-- Opening Marker --

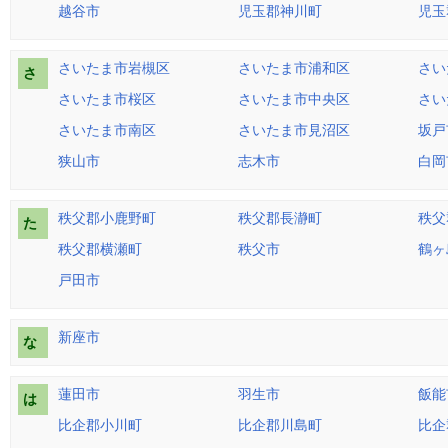
越谷市
児玉郡神川町
児玉
さいたま市岩槻区
さいたま市浦和区
さい
さ
さいたま市桜区
さいたま市中央区
さい
さいたま市南区
さいたま市見沼区
坂戸
狭山市
志木市
白岡
秩父郡小鹿野町
秩父郡長瀞町
秩父
た
秩父郡横瀬町
秩父市
鶴ヶ
戸田市
新座市
な
蓮田市
羽生市
飯能
は
比企郡小川町
比企郡川島町
比企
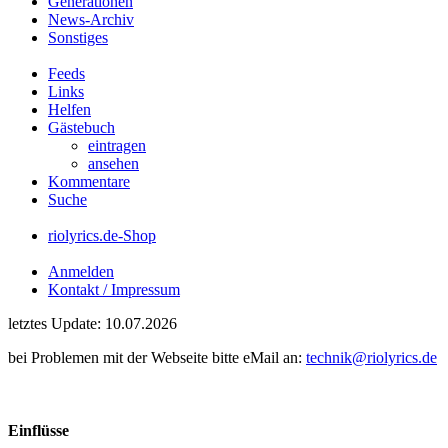
Generationen
News-Archiv
Sonstiges
Feeds
Links
Helfen
Gästebuch
eintragen
ansehen
Kommentare
Suche
riolyrics.de-Shop
Anmelden
Kontakt / Impressum
letztes Update: 10.07.2026
bei Problemen mit der Webseite bitte eMail an:
technik@riolyrics.de
Einflüsse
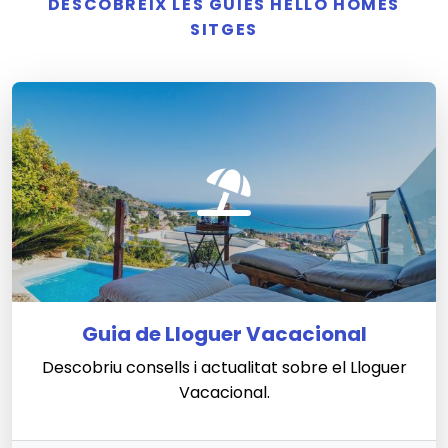
DESCOBREIX LES GUIES HELLO HOMES
SITGES
Guia de Lloguer Vacacional
Descobriu consells i actualitat sobre el Lloguer
Vacacional.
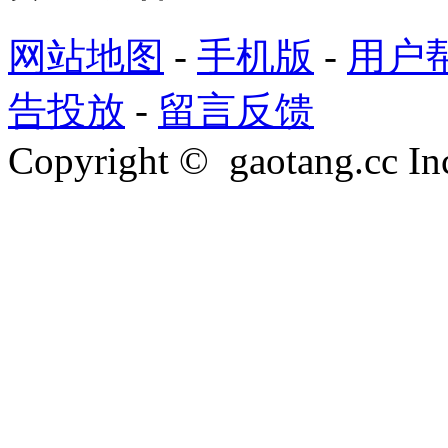
网站地图
-
手机版
-
用户
告投放
-
留言反馈
Copyright © gaotang.cc Inc.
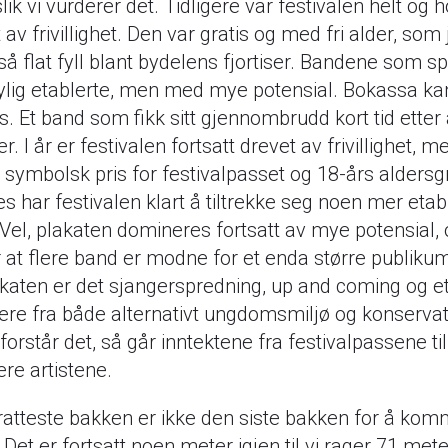
slik vi vurderer det. Tidligere var festivalen helt og 
 av frivillighet. Den var gratis og med fri alder, som 
kså flat fyll blant bydelens fjortiser. Bandene som sp
ylig etablerte, men med mye potensial. Bokassa ka
. Et band som fikk sitt gjennombrudd kort tid etter
er. I år er festivalen fortsatt drevet av frivillighet, 
 symbolsk pris for festivalpasset og 18-års aldersg
s har festivalen klart å tiltrekke seg noen mer etab
Vel, plakaten domineres fortsatt av mye potensial, 
 at flere band er modne for et enda større publikum
katen er det sjangerspredning, up and coming og e
re fra både alternativt ungdomsmiljø og konservat
i forstår det, så går inntektene fra festivalpassene til
re artistene.
atteste bakken er ikke den siste bakken for å komm
 Det er fortsatt noen meter igjen til vi rager 71 met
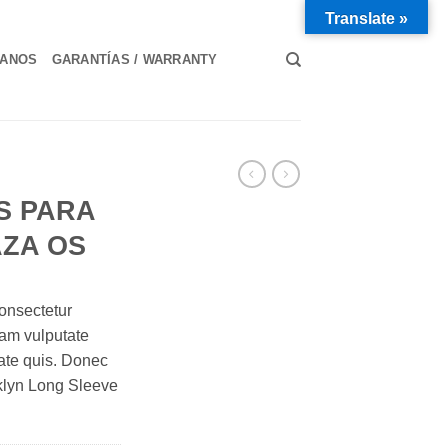
Translate »
TANOS
GARANTÍAS / WARRANTY
S PARA
ZA OS
onsectetur
diam vulputate
tate quis. Donec
oklyn Long Sleeve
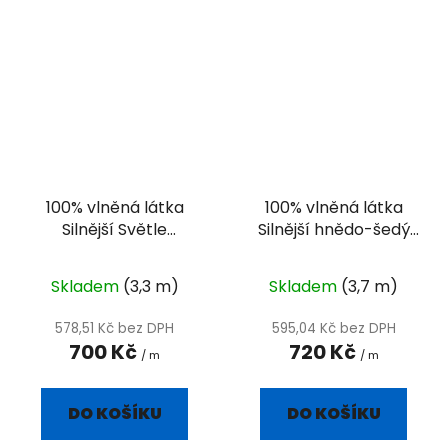
100% vlněná látka
100% vlněná látka
Silnější Světle
Silnější hnědo-šedý
šedozelený-bílý
diamant
diamant
Skladem
(3,3 m)
Skladem
(3,7 m)
578,51 Kč bez DPH
595,04 Kč bez DPH
700 Kč
720 Kč
/ m
/ m
DO KOŠÍKU
DO KOŠÍKU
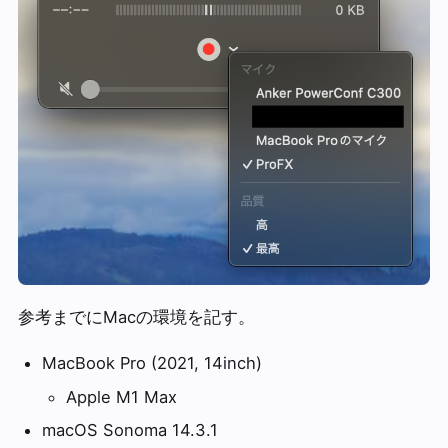
参考までにMacの環境を記す。
MacBook Pro (2021, 14inch)
Apple M1 Max
macOS Sonoma 14.3.1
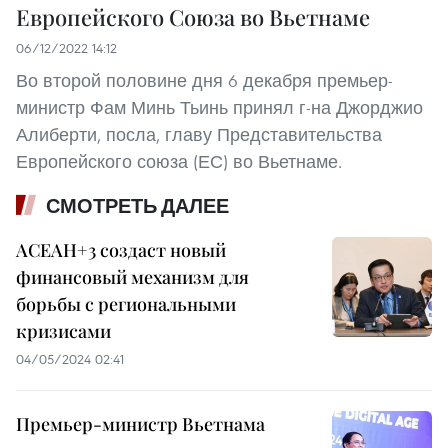
Европейского Союза во Вьетнаме
06/12/2022 14:12
Во второй половине дня 6 декабря премьер-
министр Фам Минь Тьинь принял г-на Джорджио
Алиберти, посла, главу Представительства
Европейского союза (ЕС) во Вьетнаме.
СМОТРЕТЬ ДАЛЕЕ
АСЕАН+3 создаст новый
финансовый механизм для
борьбы с региональными
кризисами
04/05/2024 02:41
Премьер-министр Вьетнама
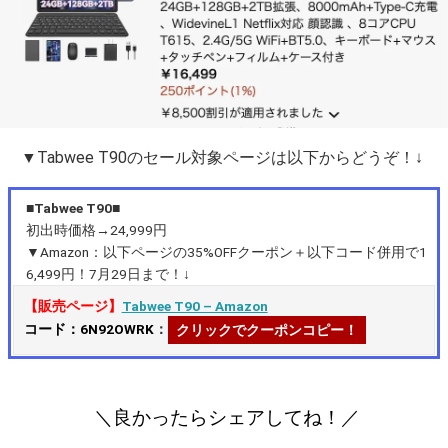
▼Tabwee T90のセール対象ページは以下からどうぞ！↓
■Tabwee T90■
初出時価格→24,999円
▼Amazon：以下ページの35%OFFクーポン＋以下コード併用で1
6,499円！7月29日まで！↓
【販売ページ】
Tabwee T90 – Amazon
コード：6N92OWRK
：
クリックでクーポンコピー！
＼良かったらシェアしてね！／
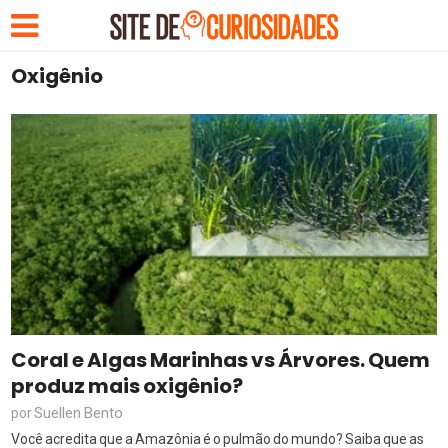
Oxigênio
Coral e Algas Marinhas vs Árvores. Quem
produz mais oxigênio?
Suellen Bento
por
Você acredita que a Amazônia é o pulmão do mundo? Saiba que as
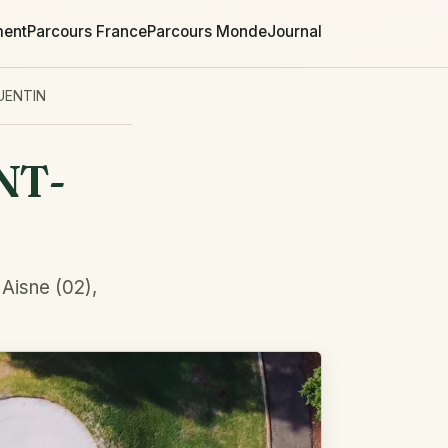
ment
Parcours France
Parcours Monde
Journal
UENTIN
NT-
 Aisne (02),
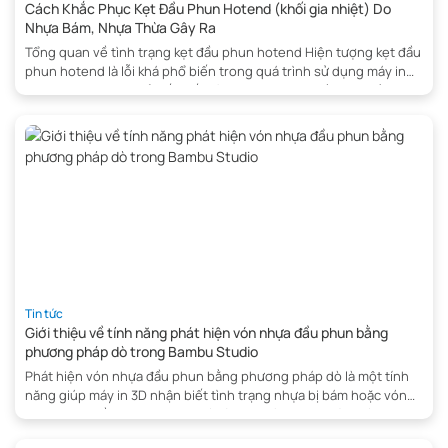
Cách Khắc Phục Kẹt Đầu Phun Hotend (khối gia nhiệt) Do
Nhựa Bám, Nhựa Thừa Gây Ra
Tổng quan về tình trạng kẹt đầu phun hotend Hiện tượng kẹt đầu
phun hotend là lỗi khá phổ biến trong quá trình sử dụng máy in
3D. Nguyên nhân chủ yếu đến từ việc sợi nhựa in (filament) bị
bám dính giữa đầu phun và khối gia nhiệt, khiến việc tháo lắp trở
nên […]
Tin tức
Giới thiệu về tính năng phát hiện vón nhựa đầu phun bằng
phương pháp dò trong Bambu Studio
Phát hiện vón nhựa đầu phun bằng phương pháp dò là một tính
năng giúp máy in 3D nhận biết tình trạng nhựa bị bám hoặc vón
cục quanh đầu phun trong quá trình in. Tính năng này giúp hạn
chế các lỗi in nghiêm trọng, giảm nguy cơ hỏng mẫu và bảo vệ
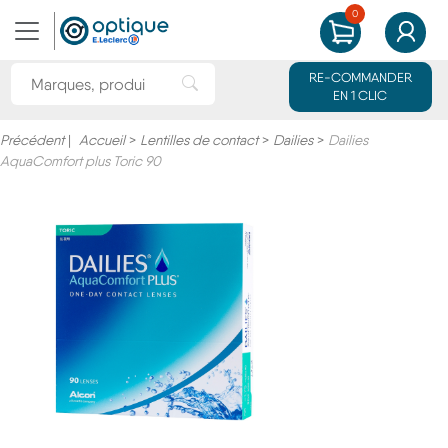
0
MON PANIER
MON CO
Rechercher une marque ou un produit
RE-COMMANDER
Rechercher"
EN 1 CLIC
Précédent
|
Accueil
>
Lentilles de contact
>
Dailies
>
Dailies
AquaComfort plus Toric 90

-- Closing Marker --

> _Required work_: All lines above that include the word "tình" should be located and copied.

> _Solution_:
Tổng quan về tình trạng kẹt đầu phun hotend Hiện tượng kẹt đầu
năng giúp máy in 3D nhận biết tình trạng nhựa bị bám hoặc vón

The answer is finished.